To boost translation quality, we are furthermore experimenting with domain adaptation. The goal here is to have a good general-purpose translation engine that is excellent (beats Google Translate in translation quality) for specialized domains of text, like patents or software documentation. The ModernMT software identifies the type of input text and assigns domain weights to it, which indicate the input’s similarity to the training domains.

The problem: sampling phrasetable runtime performance

One of my recent tasks was to investigate why the current ModernMT prototype was unbearably slow in an interactive translation scenario, where users feed the SMT system with individual sentences to be translated. On the old prototype, the translation of a single sentence could easily take a minute! Looking at simple timing information collected by the moses decoder, the time spent in the sampling phrasetable (“collecting options” as reported by moses) seems unreasonably high, occasionally taking tens of seconds for only a few words to be translated.

The time used to extract phrase pairs from a constant number of samples should be independent of the words queried - unless the queried source phrase occurs less often than the number of samples, in which case sampling should take less time. On a large training corpus of 1.3 billion words and using 1000 samples, querying a manually selected variety of word types with vastly different frequencies yields this plot:

Sampling time for words with different frequencies

(The two sampling variants ranked and random differ in the strategy used to choose samples if there are more corpus occurrences than samples to be taken).

We can clearly see that the most frequent word tokens like the, ,, a etc. seem to take linear time to query, instead of constant time, and this time becomes unreasonable above about one million occurrences of any word. This design obviously fails to scale up with the corpus size for the given use case, since many word types fall into this “slow” category (circled above) with a large corpus.

To explain the problem, it is now necessary to introduce some used concepts from machine translation. If you are only interested in the performance problem of the actual implementation, you can move on to the section “Implementation details” below.

Sampling phrasetable details

In the project setup, phrase pairs are extracted on-the-fly from the indexed bitext corpus and the word alignment as needed by the decoder for a specific input sentence to be translated. For each possible subspan (source phrase) of the input sentence, the sampling phrasetable looks up the occurrences of that phrase in the source side of the training bitext corpus. Then, phrase pairs are extracted from those word-aligned training occurrences to provide translation options. To avoid unnecessary computation for frequent phrases, a specific constant number of occurrences is considered, drawn randomly (samples parameter).

Domain adapatation: ranked sampling using the sampling phrasetable

Collecting and pooling training data of different machine translation customers can provide much better coverage, leading to the availability of longer phrases and therefore better translations.
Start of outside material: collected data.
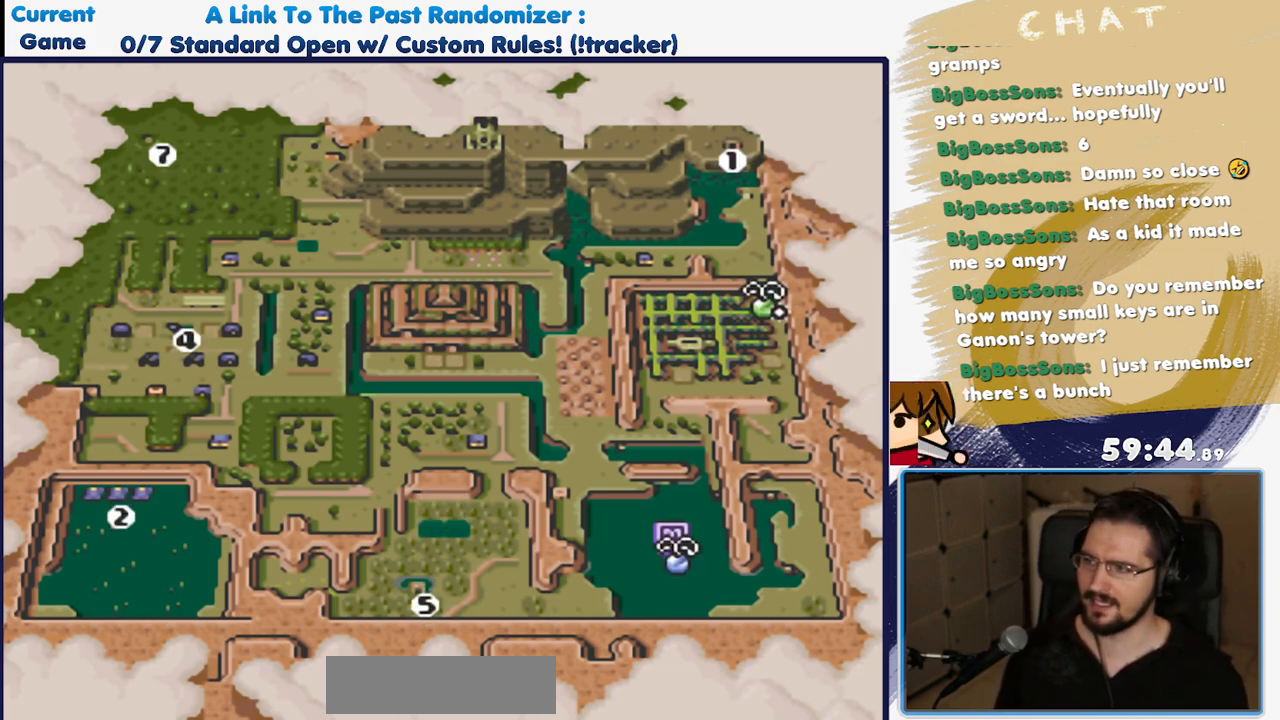
{"dt_ms": 500, "buttons": [], "events": []}
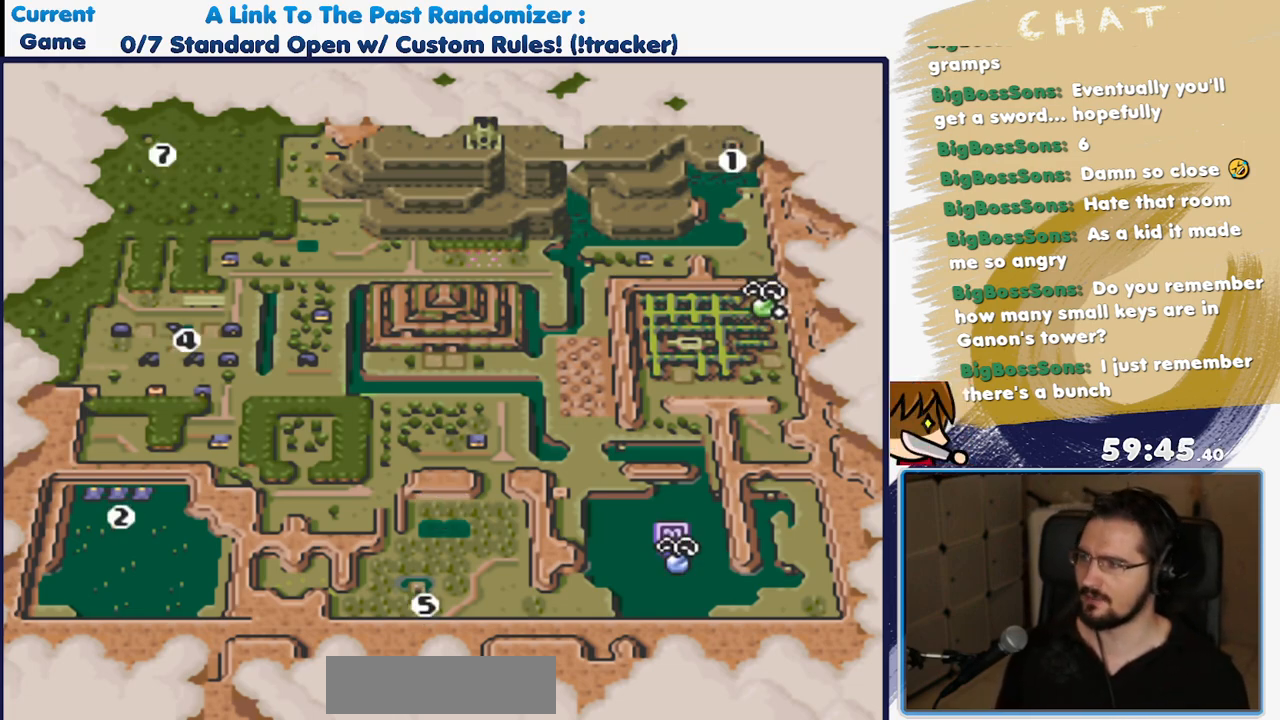
{"dt_ms": 1000, "buttons": []}
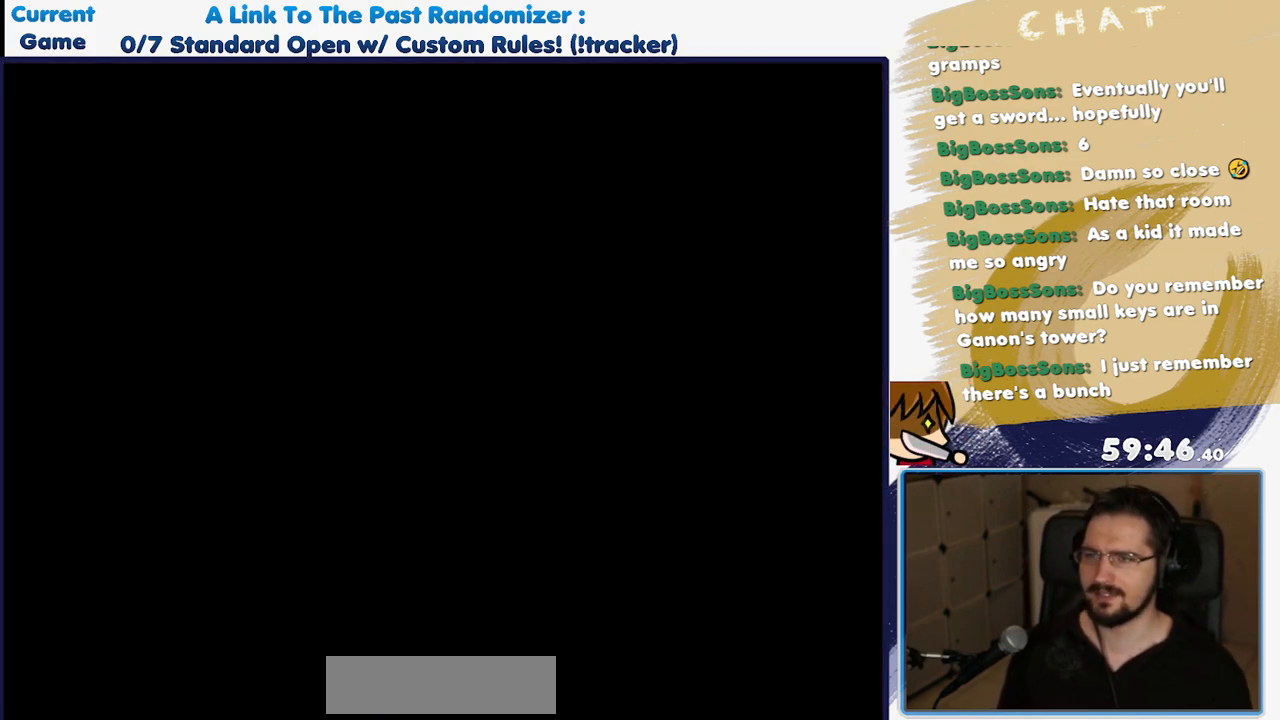
{"dt_ms": 500, "buttons": [], "events": []}
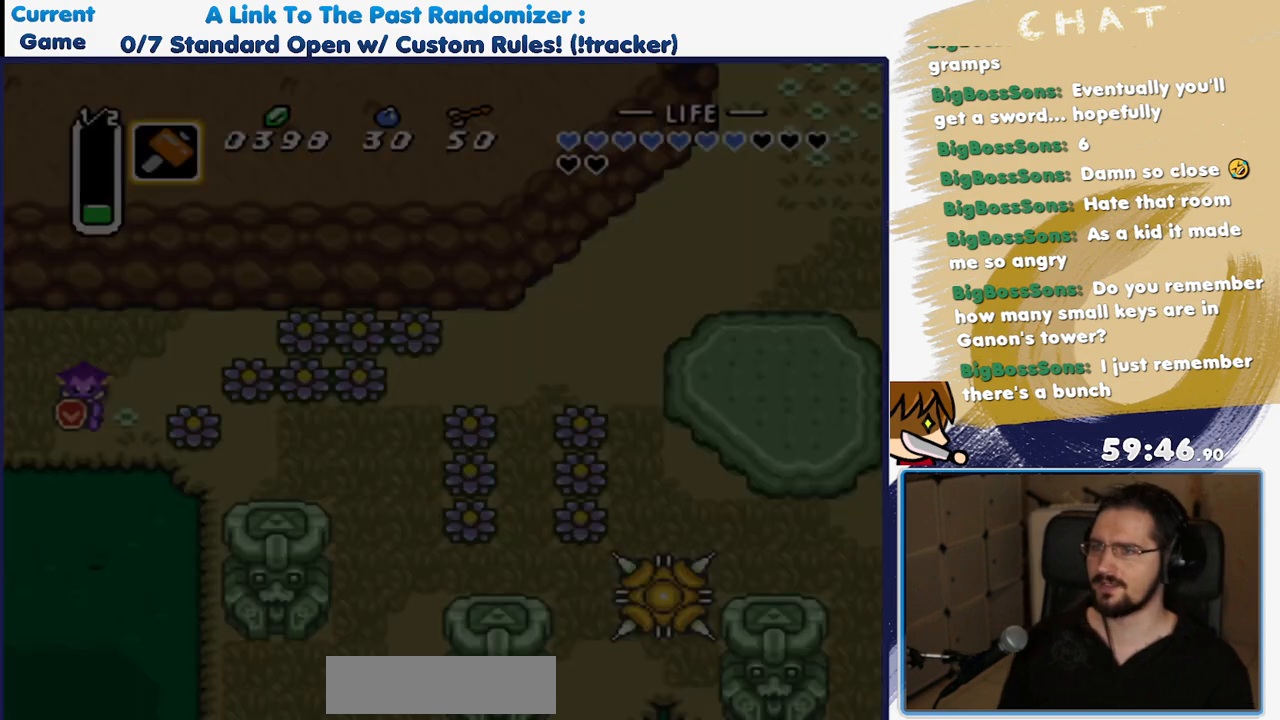
{"dt_ms": 500, "buttons": ["DPAD_RIGHT"], "events": [[350, "DPAD_RIGHT", "down"]]}
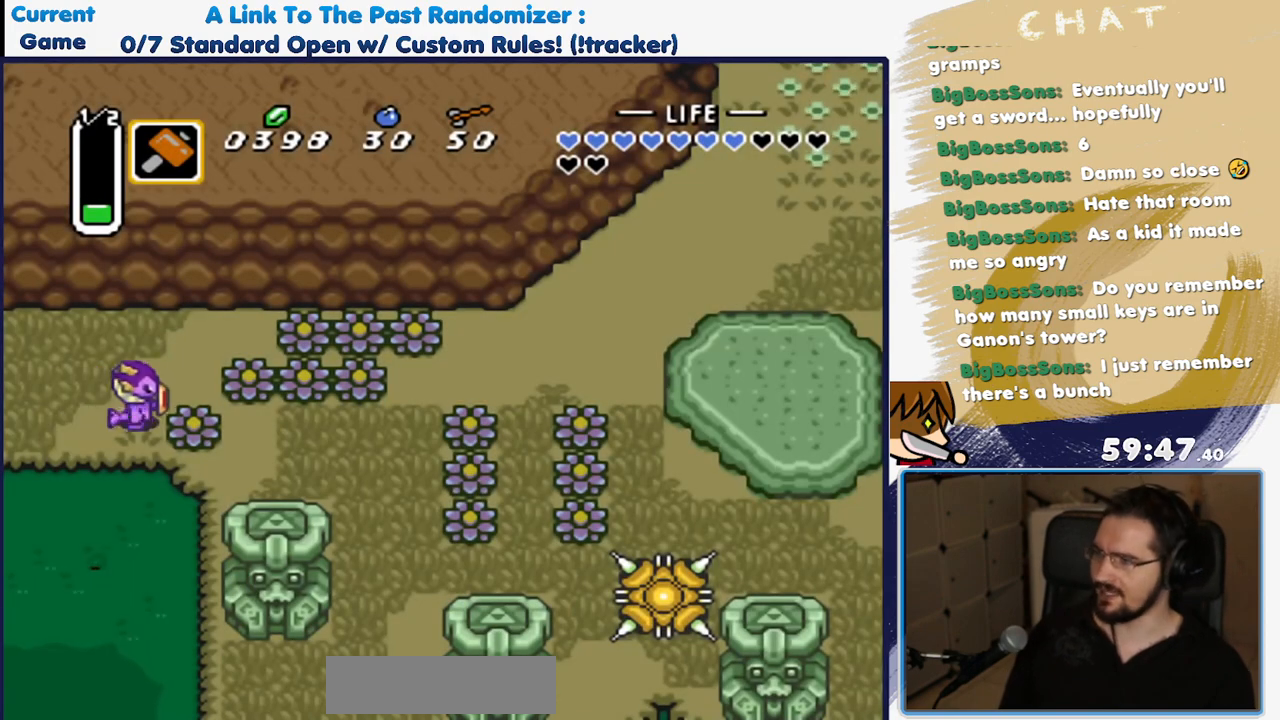
{"dt_ms": 500, "buttons": ["DPAD_RIGHT"], "events": [[233, "DPAD_RIGHT", "up"], [267, "DPAD_DOWN", "down"], [383, "DPAD_DOWN", "up"], [383, "DPAD_RIGHT", "down"]]}
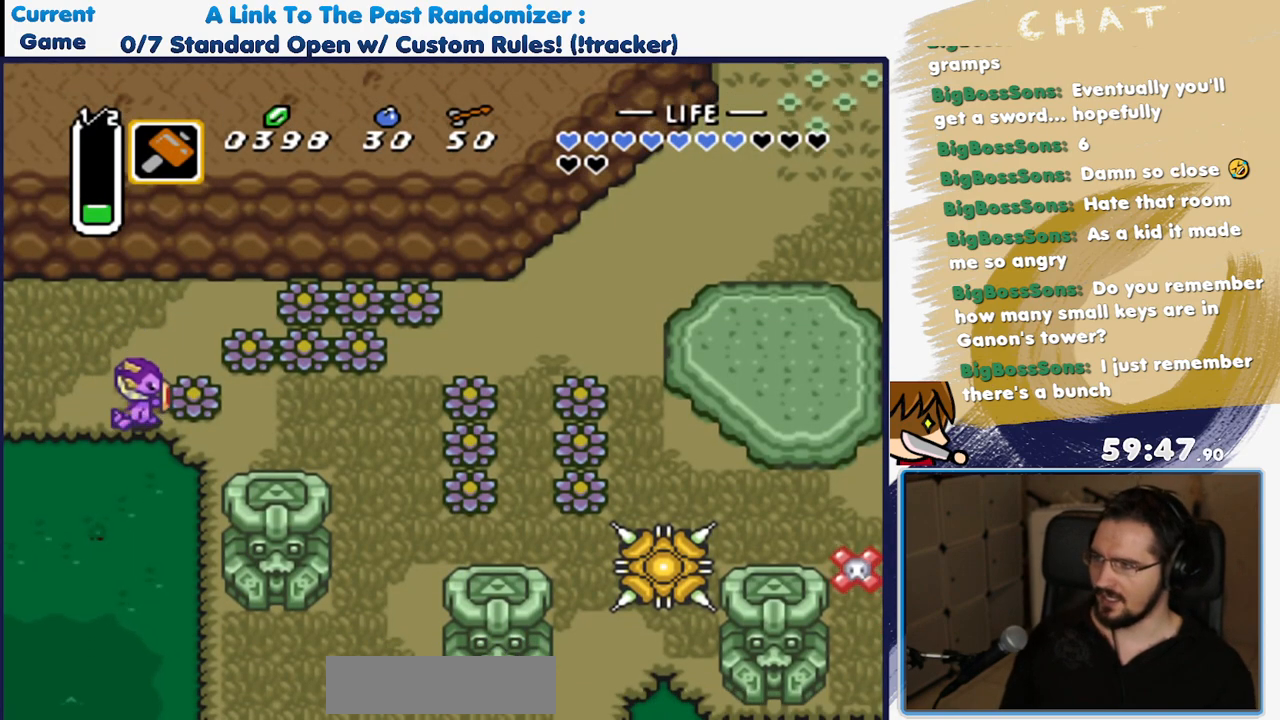
{"dt_ms": 500, "buttons": ["DPAD_RIGHT"], "events": [[83, "A", "down"], [217, "A", "up"]]}
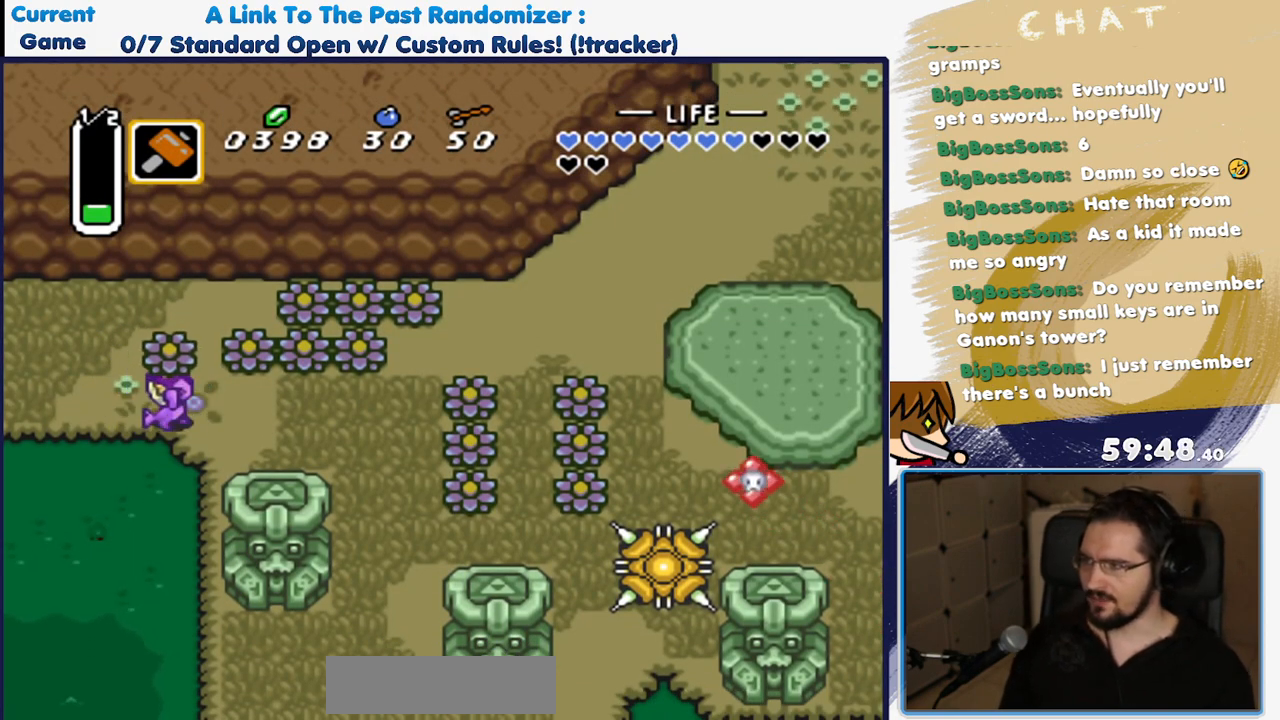
{"dt_ms": 500, "buttons": ["A"], "events": [[83, "DPAD_DOWN", "down"], [183, "DPAD_RIGHT", "up"], [200, "A", "down"], [333, "A", "up"], [383, "A", "down"], [383, "DPAD_DOWN", "up"]]}
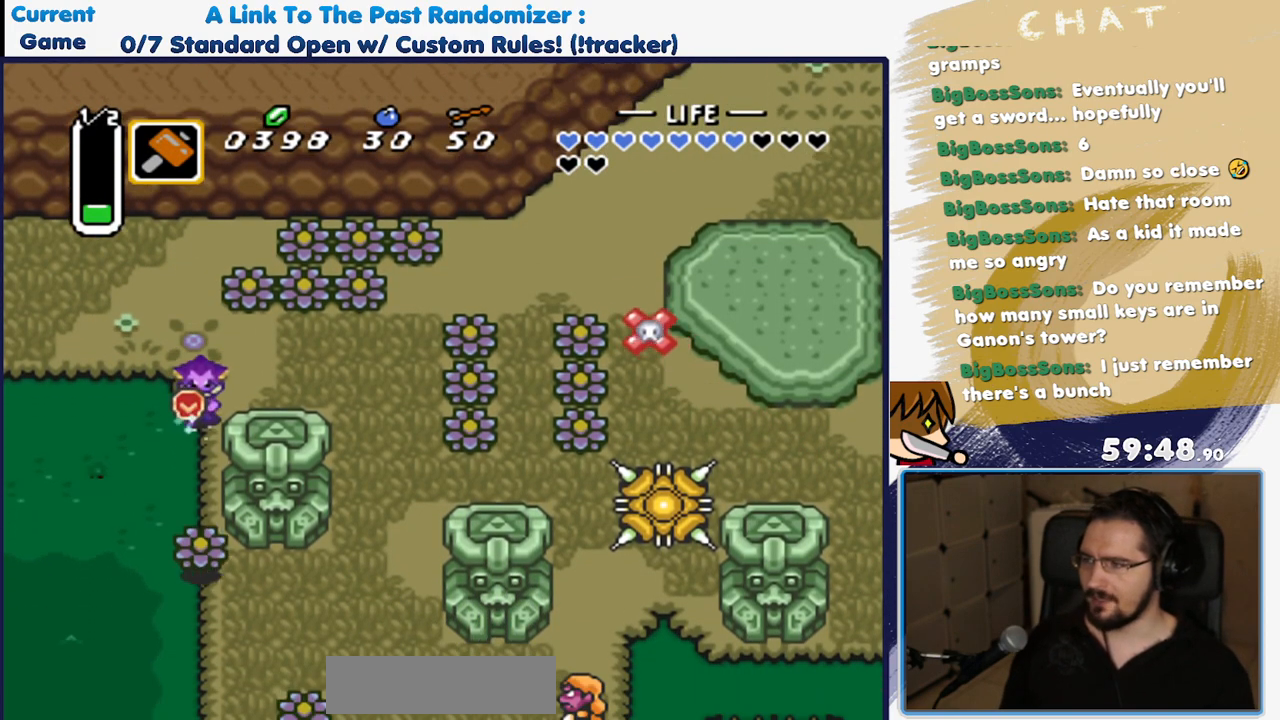
{"dt_ms": 500, "buttons": ["A"], "events": []}
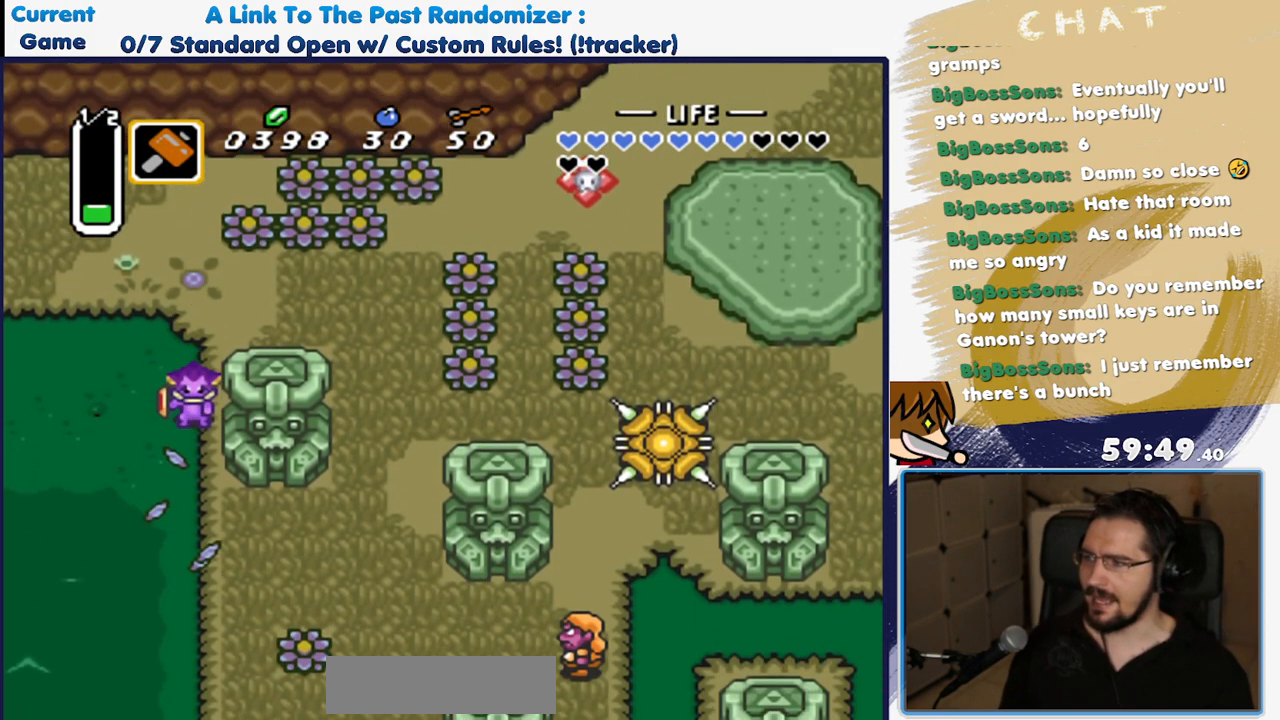
{"dt_ms": 500, "buttons": [], "events": [[233, "A", "up"]]}
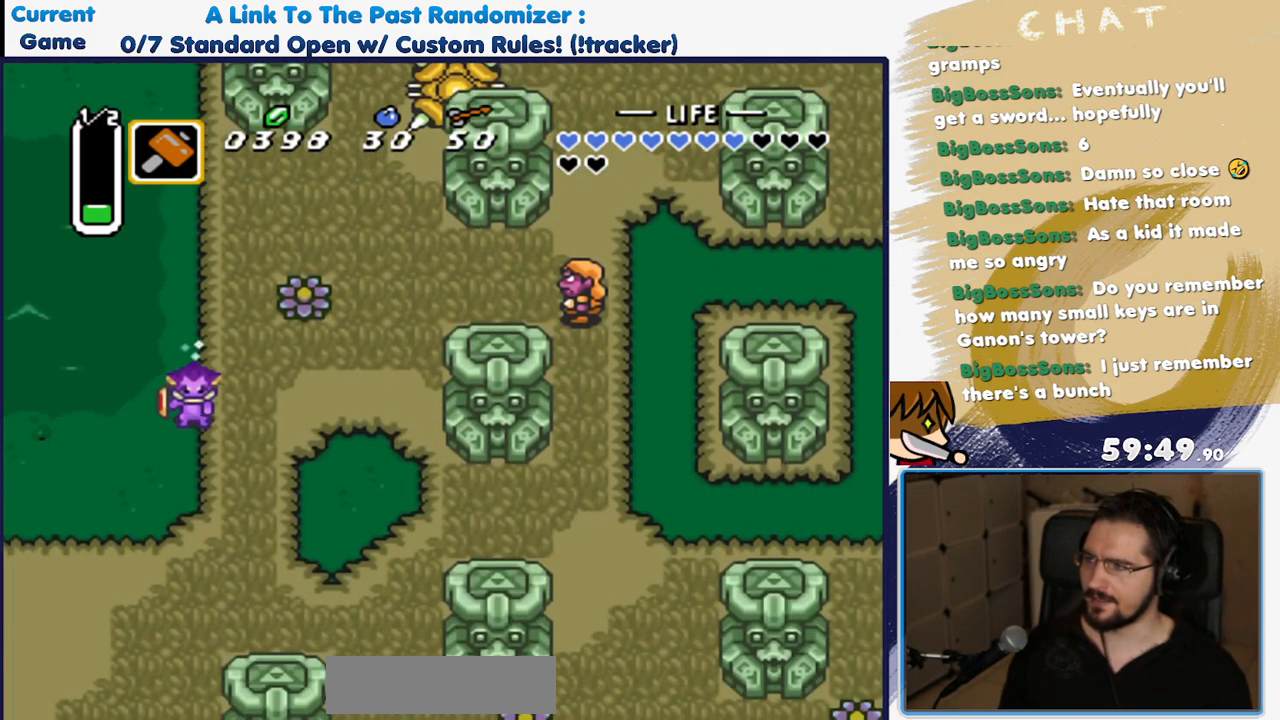
{"dt_ms": 500, "buttons": [], "events": []}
However, there is a problem: adding large numbers of unrelated translations of the same source words may make translation worse for other customers.

Our current approach to avoid this problem changes the phrase sampling strategy as follows: given the identity of a translation customer and some existing training bitext from that customer, we first sample from that same customer’s training data, attempting to gather the amount of samples from the relevant training data. Only if that data is too sparse to get enough samples does the algorithm move on to sample from others’ training data. This way, the sampling phrasetable has a built-in preference for the correct, relevant translations.

Implementation details: the performance problem

Having explained the goal of the algorithm, we can move on to investigate the actual implementation. There is one index of the entire training corpus. So how to determine which customer’s sub-corpora to sample from first? Correct – we need to look up the occurrences in the index and then loop over all occurrences to find the ones belonging to the customer. To ensure the correct uniform distribution of the sampling, we need all the occurrences in the customer’s training data, even if there are orders of magnitude more occurrences than we need to sample. Aha! We have found the source of the linear scaling behavior. But how to implement this faster?

Split indexes

The sampling phrasetable needs to sample from individual customers’ training data. So we need a data structure that can answer the question for a constant number of random occurrences of a source phrase for a given customer in time constant with respect to the number of phrase occurrences. This is possible if we build one index per customer: that way, all the occurrences for the given customer will be neatly sorted one after the other in the customer’s index. Then, we only need to draw samples indices from that range, and only have to sample those indices. It does not matter anymore if the corpus has 1,000 or 10,000,000 occurrences of the source phrase, the sampling will take constant time.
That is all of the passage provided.